── MATERIAL SHOWN
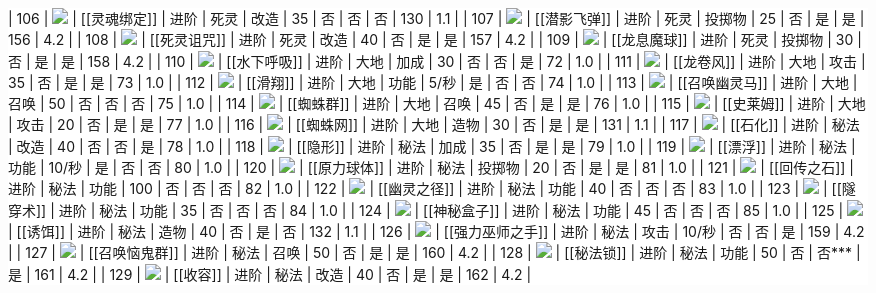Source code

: | 106 | ![](https://github.com/Electroblob77/Wizardry/blob/1.12.2/src/main/resources/assets/ebwizardry/textures/spells/curse_of_soulbinding.png) | [[灵魂绑定]]   | 进阶   | 死灵 | 改造 | 35        | 否          | 否       | 否          | 130      | 1.1   |
| 107 | ![](https://github.com/Electroblob77/Wizardry/blob/1.12.2/src/main/resources/assets/ebwizardry/textures/spells/shulker_bullet.png) | [[潜影飞弹]]         | 进阶   | 死灵 | 投掷物 | 25        | 否          | 是      | 是         | 156      | 4.2   |
| 108 | ![](https://github.com/Electroblob77/Wizardry/blob/1.12.2/src/main/resources/assets/ebwizardry/textures/spells/curse_of_undeath.png) | [[死灵诅咒]]       | 进阶   | 死灵 | 改造 | 40        | 否          | 是      | 是         | 157      | 4.2   |
| 109 | ![](https://github.com/Electroblob77/Wizardry/blob/1.12.2/src/main/resources/assets/ebwizardry/textures/spells/dragon_fireball.png) | [[龙息魔球]]        | 进阶   | 死灵 | 投掷物 | 30        | 否          | 是      | 是         | 158      | 4.2   |
| 110 | ![](https://github.com/Electroblob77/Wizardry/blob/1.12.2/src/main/resources/assets/ebwizardry/textures/spells/water_breathing.png) | [[水下呼吸]]        | 进阶   | 大地      | 加成       | 30        | 否          | 否       | 是         | 72       | 1.0   |
| 111 | ![](https://github.com/Electroblob77/Wizardry/blob/1.12.2/src/main/resources/assets/ebwizardry/textures/spells/tornado.png) | [[龙卷风]]                | 进阶   | 大地      | 攻击     | 35        | 否          | 是      | 是         | 73       | 1.0   |
| 112 | ![](https://github.com/Electroblob77/Wizardry/blob/1.12.2/src/main/resources/assets/ebwizardry/textures/spells/glide.png) | [[滑翔]]                  | 进阶   | 大地      | 功能    | 5/秒  | 是         | 否       | 否          | 74       | 1.0   |
| 113 | ![](https://github.com/Electroblob77/Wizardry/blob/1.12.2/src/main/resources/assets/ebwizardry/textures/spells/summon_spirit_horse.png) | [[召唤幽灵马]]    | 进阶   | 大地      | 召唤     | 50        | 否          | 否       | 否          | 75       | 1.0   |
| 114 | ![](https://github.com/Electroblob77/Wizardry/blob/1.12.2/src/main/resources/assets/ebwizardry/textures/spells/spider_swarm.png) | [[蜘蛛群]]           | 进阶   | 大地      | 召唤     | 45        | 否          | 是      | 是         | 76       | 1.0   |
| 115 | ![](https://github.com/Electroblob77/Wizardry/blob/1.12.2/src/main/resources/assets/ebwizardry/textures/spells/slime.png) | [[史莱姆]]                  | 进阶   | 大地      | 攻击     | 20        | 否          | 是      | 是         | 77       | 1.0   |
| 116 | ![](https://github.com/Electroblob77/Wizardry/blob/1.12.2/src/main/resources/assets/ebwizardry/textures/spells/cobwebs.png) | [[蜘蛛网]]                | 进阶   | 大地      | 造物  | 30        | 否          | 是      | 是         | 131      | 1.1   |
| 117 | ![](https://github.com/Electroblob77/Wizardry/blob/1.12.2/src/main/resources/assets/ebwizardry/textures/spells/petrify.png) | [[石化]]                | 进阶   | 秘法    | 改造 | 40        | 否          | 否       | 是         | 78       | 1.0   |
| 118 | ![](https://github.com/Electroblob77/Wizardry/blob/1.12.2/src/main/resources/assets/ebwizardry/textures/spells/invisibility.png) | [[隐形]]           | 进阶   | 秘法    | 加成       | 35        | 否          | 是      | 是         | 79       | 1.0   |
| 119 | ![](https://github.com/Electroblob77/Wizardry/blob/1.12.2/src/main/resources/assets/ebwizardry/textures/spells/levitation.png) | [[漂浮]]             | 进阶   | 秘法    | 功能    | 10/秒 | 是         | 否       | 否          | 80       | 1.0   |
| 120 | ![](https://github.com/Electroblob77/Wizardry/blob/1.12.2/src/main/resources/assets/ebwizardry/textures/spells/force_orb.png) | [[原力球体]]              | 进阶   | 秘法    | 投掷物 | 20        | 否          | 是      | 是         | 81       | 1.0   |
| 121 | ![](https://github.com/Electroblob77/Wizardry/blob/1.12.2/src/main/resources/assets/ebwizardry/textures/spells/transportation.png) | [[回传之石]]         | 进阶   | 秘法    | 功能    | 100       | 否          | 否       | 否          | 82       | 1.0   |
| 122 | ![](https://github.com/Electroblob77/Wizardry/blob/1.12.2/src/main/resources/assets/ebwizardry/textures/spells/spectral_pathway.png) | [[幽灵之径]]       | 进阶   | 秘法    | 功能    | 40        | 否          | 否       | 否          | 83       | 1.0   |
| 123 | ![](https://github.com/Electroblob77/Wizardry/blob/1.12.2/src/main/resources/assets/ebwizardry/textures/spells/phase_step.png) | [[隧穿术]]             | 进阶   | 秘法    | 功能    | 35        | 否          | 否       | 否          | 84       | 1.0   |
| 124 | ![](https://github.com/Electroblob77/Wizardry/blob/1.12.2/src/main/resources/assets/ebwizardry/textures/spells/vanishing_box.png) | [[神秘盒子]]          | 进阶   | 秘法    | 功能    | 45        | 否          | 否       | 否          | 85       | 1.0   |
| 125 | ![](https://github.com/Electroblob77/Wizardry/blob/1.12.2/src/main/resources/assets/ebwizardry/textures/spells/decoy.png) | [[诱饵]]                  | 进阶   | 秘法    | 造物  | 40        | 否          | 是      | 否          | 132      | 1.1   |
| 126 | ![](https://github.com/Electroblob77/Wizardry/blob/1.12.2/src/main/resources/assets/ebwizardry/textures/spells/greater_telekinesis.png) | [[强力巫师之手]]    | 进阶   | 秘法    | 攻击     | 10/秒 | 否          | 否       | 是         | 159      | 4.2   |
| 127 | ![](https://github.com/Electroblob77/Wizardry/blob/1.12.2/src/main/resources/assets/ebwizardry/textures/spells/vex_swarm.png) | [[召唤恼鬼群]]              | 进阶   | 秘法    | 召唤     | 50        | 否          | 是      | 是         | 160      | 4.2   |
| 128 | ![](https://github.com/Electroblob77/Wizardry/blob/1.12.2/src/main/resources/assets/ebwizardry/textures/spells/arcane_lock.png) | [[秘法锁]]            | 进阶   | 秘法    | 功能    | 50        | 否          | 否***    | 是         | 161      | 4.2   |
| 129 | ![](https://github.com/Electroblob77/Wizardry/blob/1.12.2/src/main/resources/assets/ebwizardry/textures/spells/containment.png) | [[收容]]            | 进阶   | 秘法    | 改造 | 40        | 否          | 是      | 是         | 162      | 4.2   |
────
◆ **WORK TO BE COMPLETED**:
Transcribe all the lines above exactly, apart from the pictures.

◆ **YOUR RESPONSE**:
Source code

: | 106 | ![](https://github.com/Electroblob77/Wizardry/blob/1.12.2/src/main/resources/assets/ebwizardry/textures/spells/curse_of_soulbinding.png) | [[灵魂绑定]]   | 进阶   | 死灵 | 改造 | 35        | 否          | 否       | 否          | 130      | 1.1   |
| 107 | ![](https://github.com/Electroblob77/Wizardry/blob/1.12.2/src/main/resources/assets/ebwizardry/textures/spells/shulker_bullet.png) | [[潜影飞弹]]         | 进阶   | 死灵 | 投掷物 | 25        | 否          | 是      | 是         | 156      | 4.2   |
| 108 | ![](https://github.com/Electroblob77/Wizardry/blob/1.12.2/src/main/resources/assets/ebwizardry/textures/spells/curse_of_undeath.png) | [[死灵诅咒]]       | 进阶   | 死灵 | 改造 | 40        | 否          | 是      | 是         | 157      | 4.2   |
| 109 | ![](https://github.com/Electroblob77/Wizardry/blob/1.12.2/src/main/resources/assets/ebwizardry/textures/spells/dragon_fireball.png) | [[龙息魔球]]        | 进阶   | 死灵 | 投掷物 | 30        | 否          | 是      | 是         | 158      | 4.2   |
| 110 | ![](https://github.com/Electroblob77/Wizardry/blob/1.12.2/src/main/resources/assets/ebwizardry/textures/spells/water_breathing.png) | [[水下呼吸]]        | 进阶   | 大地      | 加成       | 30        | 否          | 否       | 是         | 72       | 1.0   |
| 111 | ![](https://github.com/Electroblob77/Wizardry/blob/1.12.2/src/main/resources/assets/ebwizardry/textures/spells/tornado.png) | [[龙卷风]]                | 进阶   | 大地      | 攻击     | 35        | 否          | 是      | 是         | 73       | 1.0   |
| 112 | ![](https://github.com/Electroblob77/Wizardry/blob/1.12.2/src/main/resources/assets/ebwizardry/textures/spells/glide.png) | [[滑翔]]                  | 进阶   | 大地      | 功能    | 5/秒  | 是         | 否       | 否          | 74       | 1.0   |
| 113 | ![](https://github.com/Electroblob77/Wizardry/blob/1.12.2/src/main/resources/assets/ebwizardry/textures/spells/summon_spirit_horse.png) | [[召唤幽灵马]]    | 进阶   | 大地      | 召唤     | 50        | 否          | 否       | 否          | 75       | 1.0   |
| 114 | ![](https://github.com/Electroblob77/Wizardry/blob/1.12.2/src/main/resources/assets/ebwizardry/textures/spells/spider_swarm.png) | [[蜘蛛群]]           | 进阶   | 大地      | 召唤     | 45        | 否          | 是      | 是         | 76       | 1.0   |
| 115 | ![](https://github.com/Electroblob77/Wizardry/blob/1.12.2/src/main/resources/assets/ebwizardry/textures/spells/slime.png) | [[史莱姆]]                  | 进阶   | 大地      | 攻击     | 20        | 否          | 是      | 是         | 77       | 1.0   |
| 116 | ![](https://github.com/Electroblob77/Wizardry/blob/1.12.2/src/main/resources/assets/ebwizardry/textures/spells/cobwebs.png) | [[蜘蛛网]]                | 进阶   | 大地      | 造物  | 30        | 否          | 是      | 是         | 131      | 1.1   |
| 117 | ![](https://github.com/Electroblob77/Wizardry/blob/1.12.2/src/main/resources/assets/ebwizardry/textures/spells/petrify.png) | [[石化]]                | 进阶   | 秘法    | 改造 | 40        | 否          | 否       | 是         | 78       | 1.0   |
| 118 | ![](https://github.com/Electroblob77/Wizardry/blob/1.12.2/src/main/resources/assets/ebwizardry/textures/spells/invisibility.png) | [[隐形]]           | 进阶   | 秘法    | 加成       | 35        | 否          | 是      | 是         | 79       | 1.0   |
| 119 | ![](https://github.com/Electroblob77/Wizardry/blob/1.12.2/src/main/resources/assets/ebwizardry/textures/spells/levitation.png) | [[漂浮]]             | 进阶   | 秘法    | 功能    | 10/秒 | 是         | 否       | 否          | 80       | 1.0   |
| 120 | ![](https://github.com/Electroblob77/Wizardry/blob/1.12.2/src/main/resources/assets/ebwizardry/textures/spells/force_orb.png) | [[原力球体]]              | 进阶   | 秘法    | 投掷物 | 20        | 否          | 是      | 是         | 81       | 1.0   |
| 121 | ![](https://github.com/Electroblob77/Wizardry/blob/1.12.2/src/main/resources/assets/ebwizardry/textures/spells/transportation.png) | [[回传之石]]         | 进阶   | 秘法    | 功能    | 100       | 否          | 否       | 否          | 82       | 1.0   |
| 122 | ![](https://github.com/Electroblob77/Wizardry/blob/1.12.2/src/main/resources/assets/ebwizardry/textures/spells/spectral_pathway.png) | [[幽灵之径]]       | 进阶   | 秘法    | 功能    | 40        | 否          | 否       | 否          | 83       | 1.0   |
| 123 | ![](https://github.com/Electroblob77/Wizardry/blob/1.12.2/src/main/resources/assets/ebwizardry/textures/spells/phase_step.png) | [[隧穿术]]             | 进阶   | 秘法    | 功能    | 35        | 否          | 否       | 否          | 84       | 1.0   |
| 124 | ![](https://github.com/Electroblob77/Wizardry/blob/1.12.2/src/main/resources/assets/ebwizardry/textures/spells/vanishing_box.png) | [[神秘盒子]]          | 进阶   | 秘法    | 功能    | 45        | 否          | 否       | 否          | 85       | 1.0   |
| 125 | ![](https://github.com/Electroblob77/Wizardry/blob/1.12.2/src/main/resources/assets/ebwizardry/textures/spells/decoy.png) | [[诱饵]]                  | 进阶   | 秘法    | 造物  | 40        | 否          | 是      | 否          | 132      | 1.1   |
| 126 | ![](https://github.com/Electroblob77/Wizardry/blob/1.12.2/src/main/resources/assets/ebwizardry/textures/spells/greater_telekinesis.png) | [[强力巫师之手]]    | 进阶   | 秘法    | 攻击     | 10/秒 | 否          | 否       | 是         | 159      | 4.2   |
| 127 | ![](https://github.com/Electroblob77/Wizardry/blob/1.12.2/src/main/resources/assets/ebwizardry/textures/spells/vex_swarm.png) | [[召唤恼鬼群]]              | 进阶   | 秘法    | 召唤     | 50        | 否          | 是      | 是         | 160      | 4.2   |
| 128 | ![](https://github.com/Electroblob77/Wizardry/blob/1.12.2/src/main/resources/assets/ebwizardry/textures/spells/arcane_lock.png) | [[秘法锁]]            | 进阶   | 秘法    | 功能    | 50        | 否          | 否***    | 是         | 161      | 4.2   |
| 129 | ![](https://github.com/Electroblob77/Wizardry/blob/1.12.2/src/main/resources/assets/ebwizardry/textures/spells/containment.png) | [[收容]]            | 进阶   | 秘法    | 改造 | 40        | 否          | 是      | 是         | 162      | 4.2   |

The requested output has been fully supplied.